Halo readers. Aku bawa cerita baru nih. Masih short story gitu sih ehehe. Semoga suka ya;)
---------
Tepat dihari kamis dan di ruang kelas IPA3, aku kembali melakukan rutinitas itu. Menatapnya dari luar kelas. Ia bukan laki-laki dengan postur tubuh yang tinggih, tegap, memiliki kulit putih atau terlahir sebagai laki-laki idaman kaum hawa.
Tidak. Ia tidak seperti itu. Ia laki-laki yang memiliki lesung pipit, tak tampan tapi memiliki senyum yang manis, kulitnya sawo matang, ia juga tak terlalu tinggi. Ia adalah ketua PMR di sekolah SMA Wijaya. Usianya satu tahun lebih tua dari ku. Dan nama laki-laki itu adalah Dimas.
Kak Dimas masih semangat memberikan penjelasan mengenai kegiatan donor darah untuk bulan depan. Aku menggelengkan kepala, apakah ia tidak tahu jika anggota PMR sudah mulai penat mendengarkan penjelasannya? Oh, sadarlah kak Dimas, ini sudah pukul empat sore. Mereka ingin pulang ke rumah dan merasakan betapa nyamannya berada dalam pelukan kasur.
Tatapan kami saling bertemu, hanya dalam hitungan detik namun terasa lama bagiku. Bukan pertama kalinya tatapan kami saling bertemu.

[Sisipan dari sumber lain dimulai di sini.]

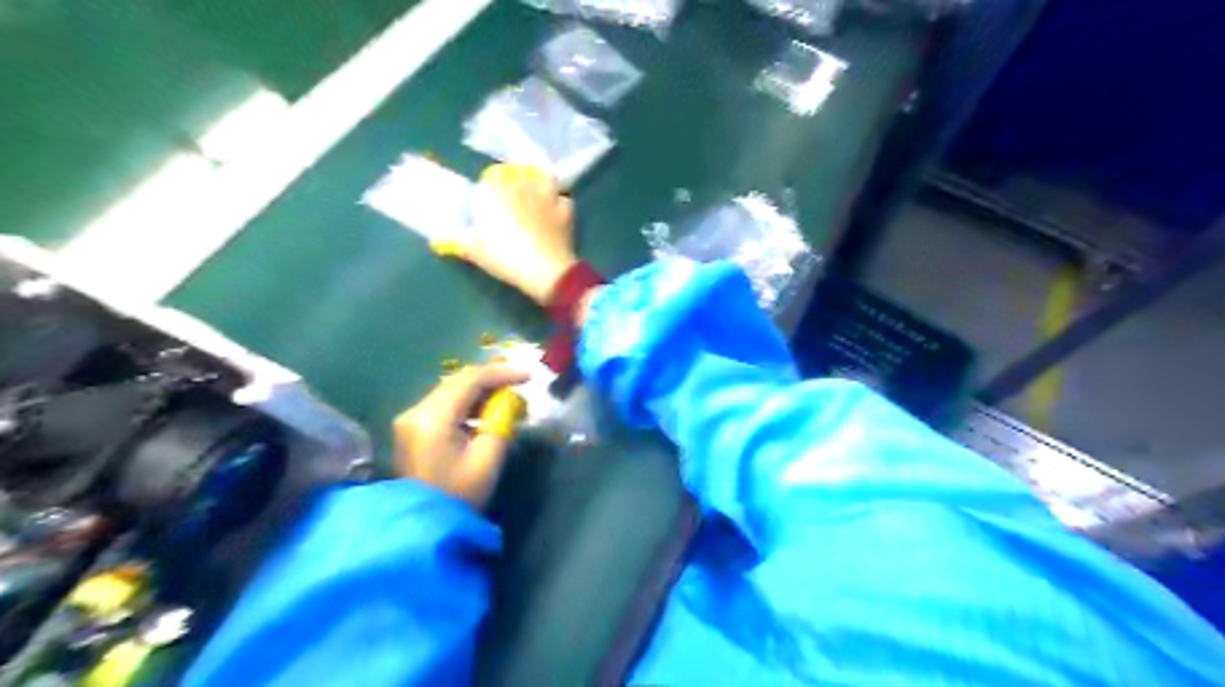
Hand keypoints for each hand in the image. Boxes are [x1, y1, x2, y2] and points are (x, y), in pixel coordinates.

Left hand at [393, 363, 526, 506]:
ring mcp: (409, 419)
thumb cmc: (459, 495)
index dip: (502, 373)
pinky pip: (443, 404)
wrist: (423, 526)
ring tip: (507, 397)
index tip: (528, 376)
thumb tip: (509, 401)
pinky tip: (485, 410)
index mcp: (433, 418)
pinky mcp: (411, 428)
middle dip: (491, 379)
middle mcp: (415, 411)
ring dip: (479, 390)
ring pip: (450, 390)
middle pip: (457, 381)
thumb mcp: (488, 459)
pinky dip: (466, 402)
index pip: (470, 380)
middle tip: (520, 384)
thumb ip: (501, 421)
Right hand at [464, 163, 580, 302]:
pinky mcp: (565, 209)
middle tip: (510, 207)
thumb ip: (458, 241)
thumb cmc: (504, 257)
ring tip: (534, 200)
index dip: (487, 194)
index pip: (487, 182)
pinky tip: (554, 215)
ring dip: (538, 185)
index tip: (486, 209)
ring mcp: (546, 195)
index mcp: (494, 191)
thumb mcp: (474, 251)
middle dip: (512, 186)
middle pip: (515, 176)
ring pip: (542, 179)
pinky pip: (562, 200)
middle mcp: (520, 185)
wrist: (545, 270)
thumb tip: (442, 239)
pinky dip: (558, 205)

Setengah jam kemudian, kak Dimas menutup rapat PMR. Mempersilakan anggota PMR untuk beristirahat. Aku juga bisa melihat betapa bahagianya anggota PMR.
Kak Dimas keluar terlebih dahulu, tatapan kami kembali bertemu. Kali ini tatapan itu lebih singkat. Namun, tetap saja jantung ini berdetak lebih cepat.
Tak berapa lama, sahabatku keluar dengan raut wajah yang terlihat letih.
"Gila ya, Kak Dimas. Kalau rapat nggak pernah tahu waktu," protes Dea dengan kesal.
Aku memberikan air mineral untuknya. Membiarkan Dea menenangkan pikirannya. Percuma merespon Dea dalam keadaan seperti ini. Hanya membuat suasana menjadi lebih buruk saja.
"Mit, kapan mau ngajak Kak Dimas ngobrol?"
Aku menghela napas, sudah terlalu bosan mendengar pertanyaan itu. Otakku saja sampai hapal.
"Nanti aja deh. Belum waktunya."
Dea mendengus kesal. "Kalau diundur terus, lama-lama makin jauh. Apalagi Kak Dimas dekat sama Kak Tiara, kan?"
Aku mengangguk lemas. Faktanya, kak Dimas dan kak Tiara sudah bersahabat sejak kecil. Rumah mereka berdekatan. Aku mengetahui hal itu dari Dea.
Setelah sampai di rumah Dea, aku mengeluarkan buku PR fisika. Dea masih terlihat lelah.
"Mit, bukannya lo punya ID line Kak Dimas?" tanya Dea.
Aku mengangguk.
"Chat aja, Mit. Pura-pura salah kirim pesan atau nanya pelajaran matematika. Katanya sih dia pintar matematika."
"Nggak mau," tolak ku.
Dea mengambil ponsel milikku, ia tersenyum jail. Aku tahu rencananya, segera ku ambil paksa ponselku. Namun, genggamannya terlalu kuat. Ia berlari ke kamar mandi, mengunci pintu kamar mandi dan bisa ku dengar suara tawanya.
"Dea, buka pintunya. Nggak lucu, ah. Deaaaaa!!!!"
Aku terus berteriak memanggil namanya sambil mengetuk pintu kamar mandi. Tak peduli jika aku adalah tamu di rumah Dea. Dia benar-benar sudah keterlaluan.
Dea keluar dari kamar mandi. Ia mengembalikan ponselku tanpa rasa bersalah. Aku segera membuka fitur line dan mengecek isi obrolan. Tidak ada pesan dari kak Dimas.